So yesterday my wife, a friend and I went through about a 2 liters of a lavender infused cider creating a trial. The intent being to cover up some of the more pronounced lavender astringency and aroma, sweeten to balance with some considerable acidity (and eventual force carbonating) and round out the finish. Here's a pic:

trial.jpg


We tried:
  • Rice's Clover Honey at 1%, 3%, 5% and eventually 11%
  • Apple Juice Concentrate at 3%, 5%, 7% and eventually 9%
  • Maple Syrup at 3%, 5%, 7% and eventually 9%
  • Dark Belguim Candi Syrup at 3%, 5%, 7% and eventually 9%
  • Caramelized Honey at 1%, 3%, and 5%

Trials were run my adding measuring the percent addition as grams then topping the pot with Cider up to 100 mLs then agitating until incorporated.

The Dark Belgium Candi Syrup I made with the help of SnickAsuarusrex's old thread found HERE.
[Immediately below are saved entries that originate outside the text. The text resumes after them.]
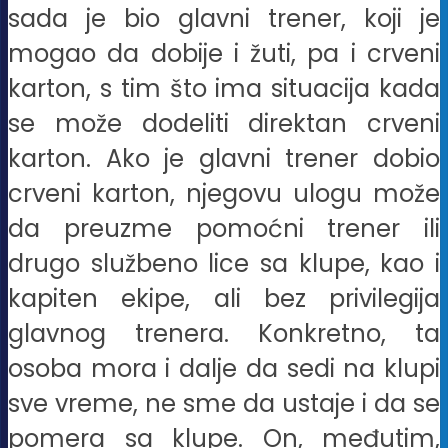
sada je bio glavni trener, koji je
mogao da dobije i žuti, pa i crveni
karton, s tim što ima situacija kada
se može dodeliti direktan crveni
karton. Ako je glavni trener dobio
crveni karton, njegovu ulogu može
da preuzme pomoćni trener ili
drugo službeno lice sa klupe, kao i
kapiten ekipe, ali bez privilegija
glavnog trenera. Konkretno, ta
osoba mora i dalje da sedi na klupi
sve vreme, ne sme da ustaje i da se
pomera sa klupe. On, međutim,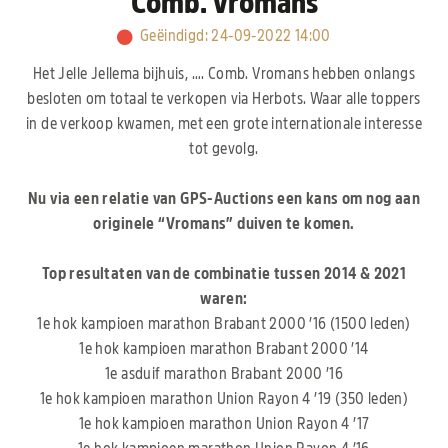
Comb. Vromans
Geëindigd
:
24-09-2022 14:00
Het Jelle Jellema bijhuis, …. Comb. Vromans hebben onlangs
besloten om totaal te verkopen via Herbots. Waar alle toppers
in de verkoop kwamen, met een grote internationale interesse
tot gevolg.
Nu via een relatie van GPS-Auctions een kans om nog aan
originele “Vromans” duiven te komen.
Top resultaten van de combinatie tussen 2014 & 2021
waren:
1e hok kampioen marathon Brabant 2000 ’16 (1500 leden)
1e hok kampioen marathon Brabant 2000 ’14
1e asduif marathon Brabant 2000 ’16
1e hok kampioen marathon Union Rayon 4 ’19 (350 leden)
1e hok kampioen marathon Union Rayon 4 ’17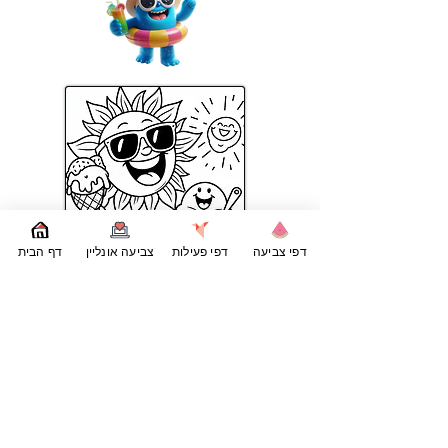
דפי צביעה
דפי פעילות
צביעה אונליין
דף הבית
דפי צביעה נוספים של קיץ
Using that recipe I extrapolated a recipe for caramelizing honey in the hopes of not getting to much of the 'burnt' flavors discussed in the Bochet thread (found HERE.)
My results on this weren't spectacular but I did manage to get a carmelized honey that didn't boil up or blacken and was certainly sufficient for the trial, if anyone has any interest in this I would be happy to talk on it more later.

Results:

For the purposes of the trial both my friend and I found the 7% Maple Syrup addition to be optimal at both toning down the lavender astringency and balancing out the acidity. It didn't, however, effect the nose much at all. The finish on this addition added a pronounced spiciness that was not at all 'maple-y' but helped the finish by keeping something on the tongue 2-3 seconds after swallowing.
The 9% addition left too much cloying sweetness in the finish but was still - AMAZINGLY - not 'maple-y'. the 3% and 5% additions weren't sufficient at any of the trial parameters, in fact, the two driest additions of all types were immediately vetoed by all, owing to the high astringency and acidity of the cider.
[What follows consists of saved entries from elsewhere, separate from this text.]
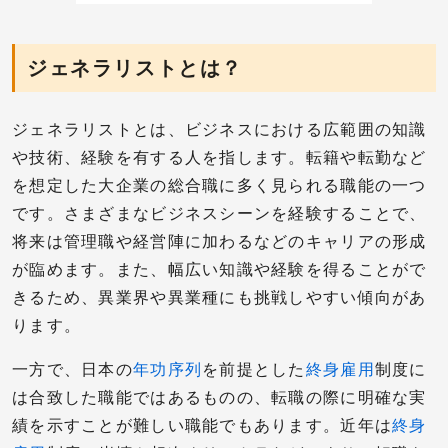
ジェネラリストとは？
ジェネラリストとは、ビジネスにおける広範囲の知識
や技術、経験を有する人を指します。転籍や転勤など
を想定した大企業の総合職に多く見られる職能の一つ
です。さまざまなビジネスシーンを経験することで、
将来は管理職や経営陣に加わるなどのキャリアの形成
が臨めます。また、幅広い知識や経験を得ることがで
きるため、異業界や異業種にも挑戦しやすい傾向があ
ります。
一方で、日本の
年功序列
を前提とした
終身雇用
制度に
は合致した職能ではあるものの、転職の際に明確な実
績を示すことが難しい職能でもあります。近年は
終身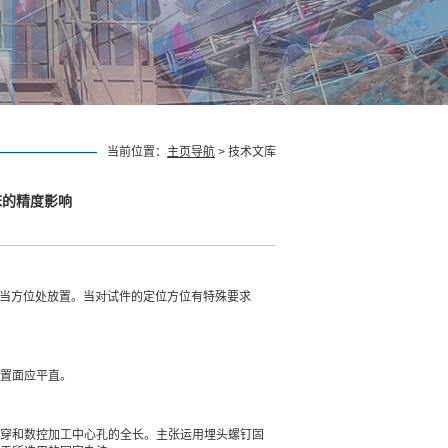
当前位置：
主页导航
> 技术文库
床的精度影响
适当方位处放置。当对试件的定位方位有特殊要求
置面应平直。
穿和数控加工中心孔的全长。主张运用埋头螺钉固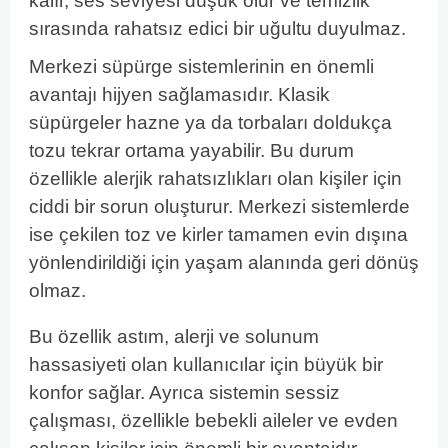
kalır, ses seviyesi düşük olur ve temizlik
sırasında rahatsız edici bir uğultu duyulmaz.
Merkezi süpürge sistemlerinin en önemli
avantajı hijyen sağlamasıdır. Klasik
süpürgeler hazne ya da torbaları doldukça
tozu tekrar ortama yayabilir. Bu durum
özellikle alerjik rahatsızlıkları olan kişiler için
ciddi bir sorun oluşturur. Merkezi sistemlerde
ise çekilen toz ve kirler tamamen evin dışına
yönlendirildiği için yaşam alanında geri dönüş
olmaz.
Bu özellik astım, alerji ve solunum
hassasiyeti olan kullanıcılar için büyük bir
konfor sağlar. Ayrıca sistemin sessiz
çalışması, özellikle bebekli aileler ve evden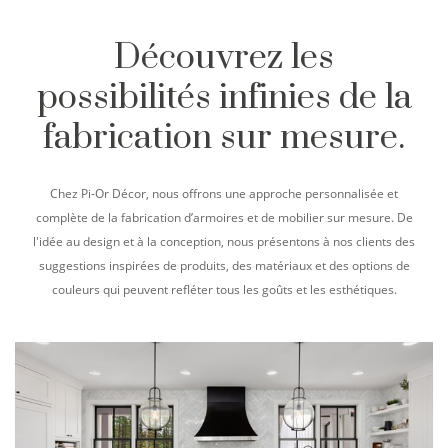
Découvrez les
possibilités infinies de la
fabrication sur mesure.
Chez Pi-Or Décor, nous offrons une approche personnalisée et
complète de la fabrication d’armoires et de mobilier sur mesure. De
l'idée au design et à la conception, nous présentons à nos clients des
suggestions inspirées de produits, des matériaux et des options de
couleurs qui peuvent refléter tous les goûts et les esthétiques.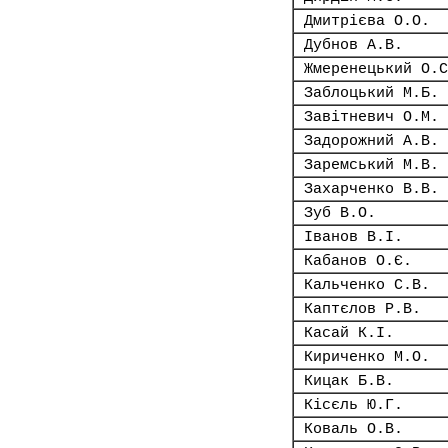
Дмитрієва О.О.
Дубнов А.В.
Жмеренецький О.С
Заблоцький М.Б.
Завітневич О.М.
Задорожний А.В.
Заремський М.В.
Захарченко В.В.
Зуб В.О.
Іванов В.І.
Кабанов О.Є.
Кальченко С.В.
Каптєлов Р.В.
Касай К.І.
Кириченко М.О.
Кицак Б.В.
Кісєль Ю.Г.
Коваль О.В.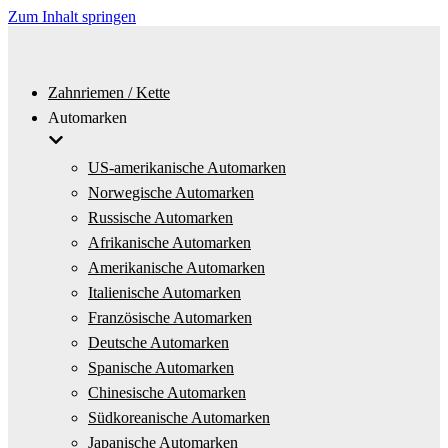
Zum Inhalt springen
Zahnriemen / Kette
Automarken
US-amerikanische Automarken
Norwegische Automarken
Russische Automarken
Afrikanische Automarken
Amerikanische Automarken
Italienische Automarken
Französische Automarken
Deutsche Automarken
Spanische Automarken
Chinesische Automarken
Südkoreanische Automarken
Japanische Automarken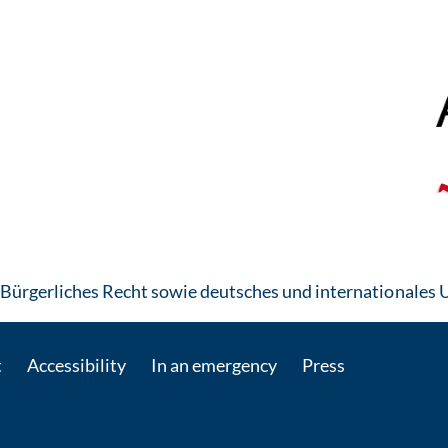
r Bürgerliches Recht sowie deutsches und internationale
t
Accessibility
In an emergency
Press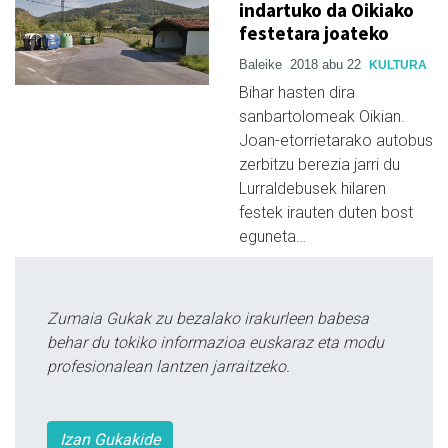
indartuko da Oikiako
festetara joateko
Baleike
2018 abu 22
KULTURA
Bihar hasten dira
sanbartolomeak Oikian.
Joan-etorrietarako autobus
zerbitzu berezia jarri du
Lurraldebusek hilaren
festek irauten duten bost
eguneta…
Zumaia Gukak zu bezalako irakurleen babesa
behar du tokiko informazioa euskaraz eta modu
profesionalean lantzen jarraitzeko.
Izan Gukakide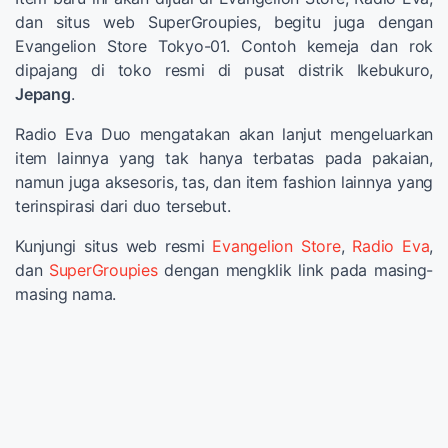
dan situs web SuperGroupies, begitu juga dengan
Evangelion Store Tokyo-01. Contoh kemeja dan rok
dipajang di toko resmi di pusat distrik Ikebukuro,
Jepang
.
Radio Eva Duo mengatakan akan lanjut mengeluarkan
item lainnya yang tak hanya terbatas pada pakaian,
namun juga aksesoris, tas, dan item fashion lainnya yang
terinspirasi dari duo tersebut.
Kunjungi situs web resmi
Evangelion Store
,
Radio Eva
,
dan
SuperGroupies
dengan mengklik link pada masing-
masing nama.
Our second favorite addition was the 7% Belgium Candi Syrup. This lent the nose some roastiness that played well with the lavender without crowding it out or muddying it, the astringency was tamed mid-palette but the finish got dry and a bit puckering still. My wife loved this one but explained that she would rather it be more like a traditional wine, and asked if I would retry this batch with higher ABV and a Vanilla addition (yes dear :D)
The 9% addition was also too sweet but really lent the cider some fun caramel flavors that I think would be good for food. This addition also beefed up the mouthfeel enough to round out the finish.

Third favorite was the Carmelized Honey. This was a strange one, considering all the three additions ( even the 1%) made the cider taste almost Cola like. No one objected to the transformation, though the lavender was lost by 3% and the 5% tasted more like a flat Rum and Coke then a cider.

Next favorite was the Apple Juice Concentrate. This - as I guessed - was the addition that would cover back up the lavender notes with some actual apple flavor and aroma. This it did, but it didn't do much for either the mouthfeel or the finish.

Lastly the Clover Honey was just boring. It added sweetness but no interplay with the lavender, it added mouthfeel but no lessening of the astringency. I had to make the 11% addition just to get some honey notes and by then it was WAAAAYY too sweet to quaff.

In closing I had a lot of fun with this experiment, both in making the caramelized sweeteners and running them up against the tried and true sweeteners. I hope this gives you guys and gals some insights into your cider-making. I'd be happy to answer any questions you may have.

Cheers
 
Great info! I've wanted to try sweetening with maple syrup. I'm afraid I'm a little dense on your process...when you say 7% maple syrup, exactly how much did you add to how much cider and when? Thanks
 
Great info! I've wanted to try sweetening with maple syrup. I'm afraid I'm a little dense on your process...when you say 7% maple syrup, exactly how much did you add to how much cider and when? Thanks

Heya Archer,

I measured 7 grams of Maple Syrup into a small cup then poured in around 50 milliliter in that cup, stirred to incorporate then poured that into a 100 milliliter cup. topped off to 100 ml then into the tasting glass... very easy.